ひとりの患者さんを、長く傍らで看ていられる。だから、話も聞けるし、他に悪いところも分かる。粒来先生のおっしゃるとおり、鍼灸は高齢者の生活や暮らしを支える力になれるのかもしれません。
多様な疾患、時に難病に対しても効果が期待される鍼灸治療は、一方で、どんな治療法があるのか、どんな効能があるのかなど、知られていないところが多いこともまた事実です。そのためには、やはり「知ってもらうこと」が大切だと柏原修一先生はおっしゃいます。
-『この症状には鍼がいいですよ』と選んでもらえるように
ケアマネジャーの交流会に参加して、擦過鍼の有効性や誤嚥防止に効果が期待できる治療法を伝えたり、日本在宅医学会に出向いては、半数が在宅診療の経験を持つという福島県鍼灸師会の実績を紹介したり――「多職種の方々との交流を通して、積極的に鍼灸の説明を続けている」と話すの柏原先生。
「ドクターにしてもケアマネさんにしても、鍼灸を選ぶことに対して消極的なんですよ。そこが問題。あれもダメでこれもダメ……、じゃあ鍼でもどうですかと最後の選択のようになってしまう。『ああ、この症状には鍼がいいですよ』ともっと積極的に選んでいただけるようになっていかなければ」。そのためには、「鍼灸師はいったい何ができるのかということを、まずは医療関係者に知ってもらうことが大切です。もっと分かるように説明していかなければなりません」。柏原先生の言葉が熱を帯びます。

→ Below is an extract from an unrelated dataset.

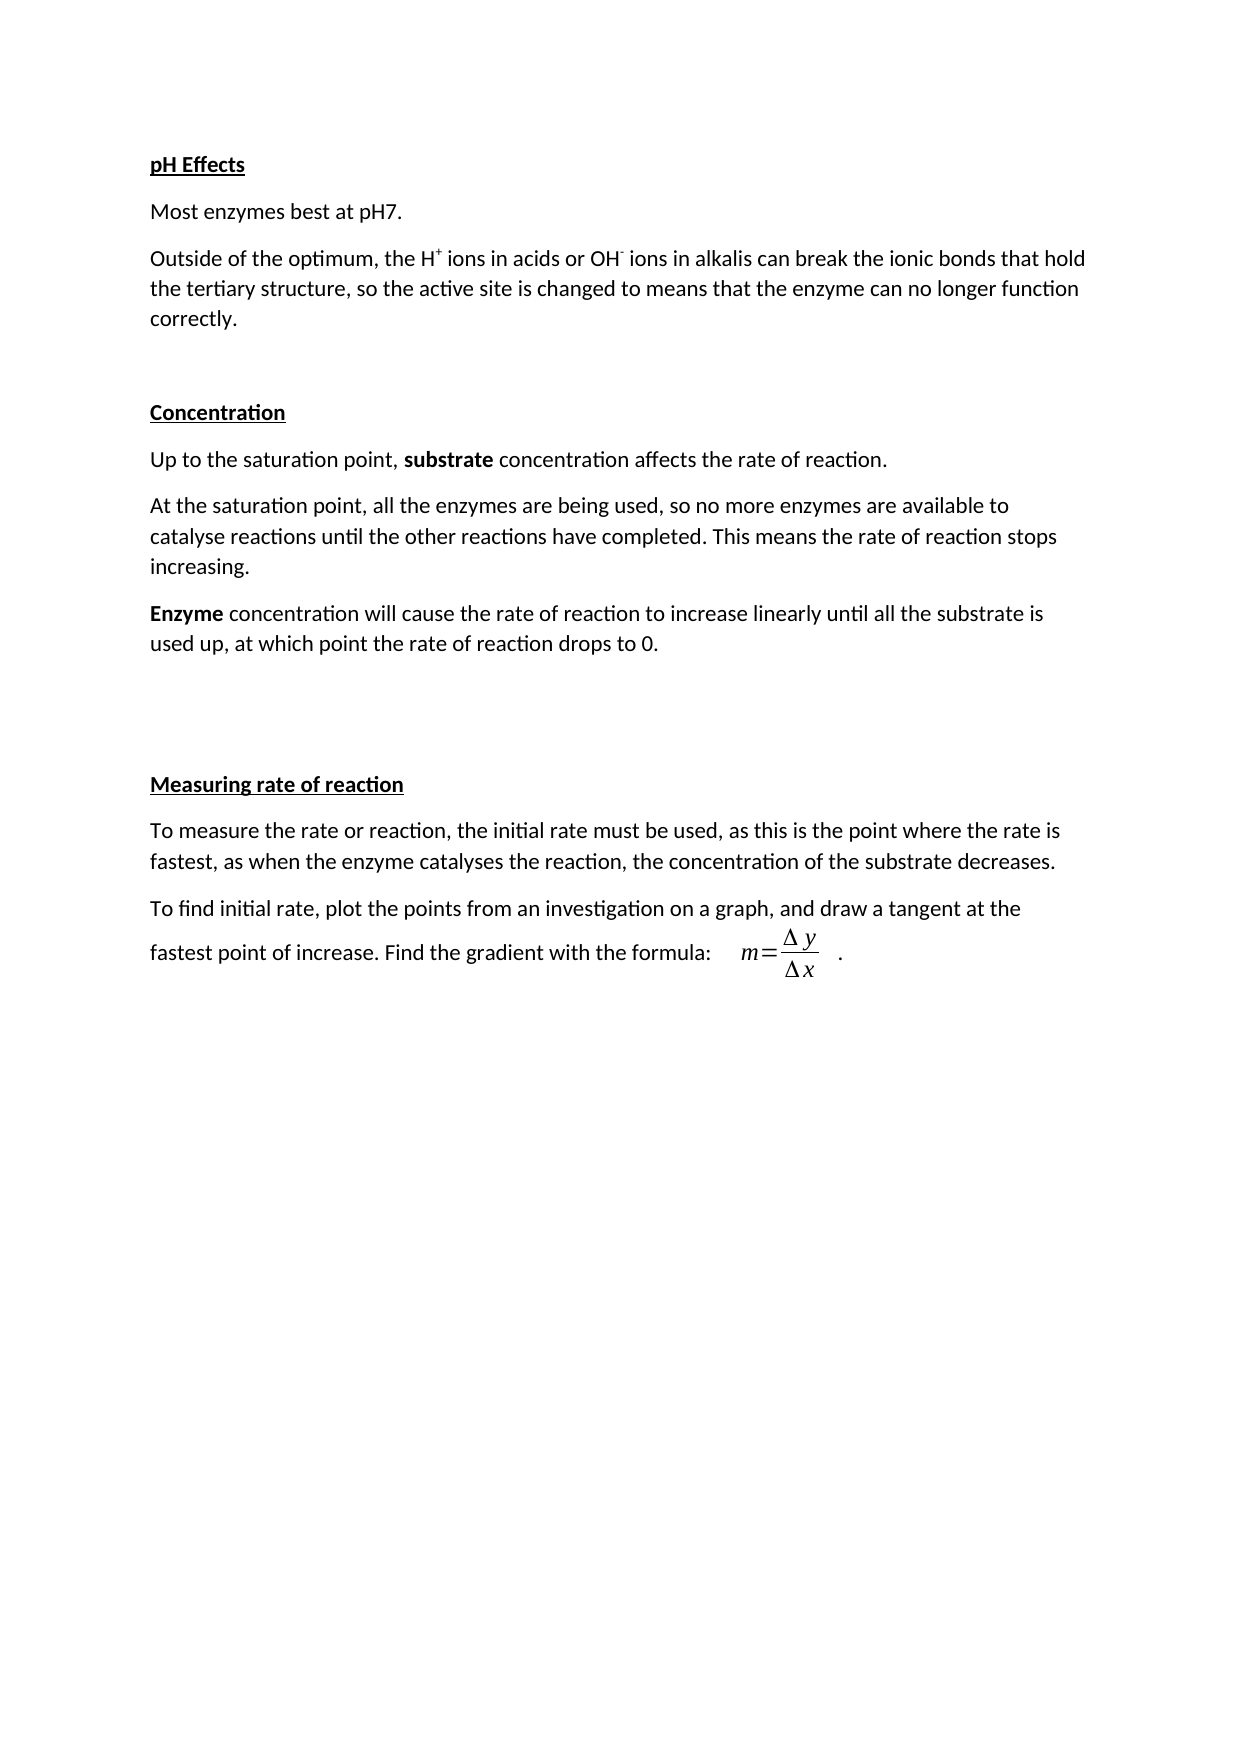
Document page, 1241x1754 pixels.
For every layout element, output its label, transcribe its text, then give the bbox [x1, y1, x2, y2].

「地域包括ケアシステムでは同じ患者さんを医療の多職種で看ることになります。これは難しいことです。ただ、鍼灸について知らない人があまりにも多い。ケアマネさんに『えっ、鍼灸はこんなこともできるの?』と切り返されることもしばしばです。在宅鍼灸治療実績を踏まえ、医療や介護の現場に携わる人々にできることを素直に伝えていく――これしかないと思うんです」
地域包括ケアシステムが待ち望まれる地方では、“車”が社会を支えています。近年の超高齢化によって、その基盤が揺らいできています。失われた“足”を、「在宅による医療・介護」でカバーしていくという先生方の発想に納得です。
-一番住みやすい、暮らしやすいと言われるように頑張りたい
「介護保険のおかげで、在宅でもいろいろなサービスを受けやすくなった」のは、歓迎すべきことなのだと粒来先生が教えてくれました。相川さんの場合も、在宅で治療を受けられるようにと「往療」を始めたのがきっかけでした。
「鍼灸に限らず、高齢者をケアしていくには長期的な支援が必要になる」と柏原先生が切り出します。「福島に限っていえば車社会であり、診察に来るときにも移動の多くはみなさん車をお使いです。高齢とともに車を使えなくなるということは、移動のための“足”がなくなってしまうということ。これでは通院はムリです。やはり考えられるのは“在宅”による医療・介護だと思うんです」
「困っている高齢の方々に、鍼灸による在宅医療を受けられる機会をもってほしい」「もっともっと鍼灸を知ってもらって、地元の方々の生活の質を維持していきたい」「そして福島県が、全国でも一番住みやすい、暮らしやすいと言われるように頑張りたい」「その中でも、いわき市が一番進んでいるとうれしいですね」――口にされる地域への思いは、そのまま地域に暮らす人々への愛情。いわき市からの委託を受けて、介護予防に取り組んで今年で3年が経つと言います。これは福島県でもいわき市だけで、介護への積極的な関わり、そして鍼灸と介護の連携など、高齢者の生活を維持していくための方法を早くから実践している――「先進県だと思うんですよね、福島は」と、お二人の先生の声が揃いました。
施術が終わり、相川さんの肩にそっと手を添える粒来先生。家族のような温かな雰囲気に包まれたお二人の姿は、いわき市における医療の未来を指し示しているようでした。